Title: A new noise-resisting feature-based clustering quality evaluation approach scaling from low to high dimensional data
Authors: Jean-Charles Lamirel - LORIA (France) [presenting]
Abstract: The main concern is the optimal model selection in clustering. New quality indexes based on feature maximization are presented for that purpose. Feature maximization is an efficient alternative approach for feature selection in high dimensional spaces to usual measures like Chi-square, vector-based measures using Euclidean distance, correlation or information gain. The behavior of the new feature maximization based indexes is compared with a wide range of usual quality indexes, and with large set of alternative indexes as well, on different kinds of real life datasets constituted from low to high dimensional data for which ground truth is available.
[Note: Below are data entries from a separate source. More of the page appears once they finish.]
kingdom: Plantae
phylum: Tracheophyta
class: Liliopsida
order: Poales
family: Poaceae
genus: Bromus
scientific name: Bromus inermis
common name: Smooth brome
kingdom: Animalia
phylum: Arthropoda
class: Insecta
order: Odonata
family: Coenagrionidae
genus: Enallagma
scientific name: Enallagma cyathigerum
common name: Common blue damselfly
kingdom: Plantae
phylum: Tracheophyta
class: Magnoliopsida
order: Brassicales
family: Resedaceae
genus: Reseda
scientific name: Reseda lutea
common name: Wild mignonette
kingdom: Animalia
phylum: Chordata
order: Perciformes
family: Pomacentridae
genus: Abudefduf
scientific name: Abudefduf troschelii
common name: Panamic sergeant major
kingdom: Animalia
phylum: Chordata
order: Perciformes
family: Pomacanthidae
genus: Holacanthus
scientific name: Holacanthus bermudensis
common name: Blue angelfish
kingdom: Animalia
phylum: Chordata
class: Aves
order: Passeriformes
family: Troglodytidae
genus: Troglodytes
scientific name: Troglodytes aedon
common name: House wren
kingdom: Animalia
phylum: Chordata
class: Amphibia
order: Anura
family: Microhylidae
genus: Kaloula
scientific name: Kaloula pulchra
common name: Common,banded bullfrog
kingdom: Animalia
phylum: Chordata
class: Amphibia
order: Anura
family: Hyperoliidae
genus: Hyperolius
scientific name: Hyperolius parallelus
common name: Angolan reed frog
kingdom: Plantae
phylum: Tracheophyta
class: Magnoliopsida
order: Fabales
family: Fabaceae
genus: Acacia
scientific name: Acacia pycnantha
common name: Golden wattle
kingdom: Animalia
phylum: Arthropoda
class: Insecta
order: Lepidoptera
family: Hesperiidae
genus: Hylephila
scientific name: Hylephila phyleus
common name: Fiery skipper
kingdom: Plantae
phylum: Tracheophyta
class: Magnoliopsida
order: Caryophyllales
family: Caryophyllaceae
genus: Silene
This comparison highlights the better accuracy and stability of the new indexes on these datasets, their efficiency from low to high dimensional range and their high tolerance to noise. Additional experiments are done on real life high dimensional textual data issued from a bibliographic database for which ground truth is unavailable. Experiments highlight that the accuracy and stability of these new indexes allow to efficiently manage time-based diachronic analysis. Conversely, usual indexes do not fit the requirements for this task. The proposed indexes are tested with hard clustering but their straightforward adaptation for soft clustering is finally presented.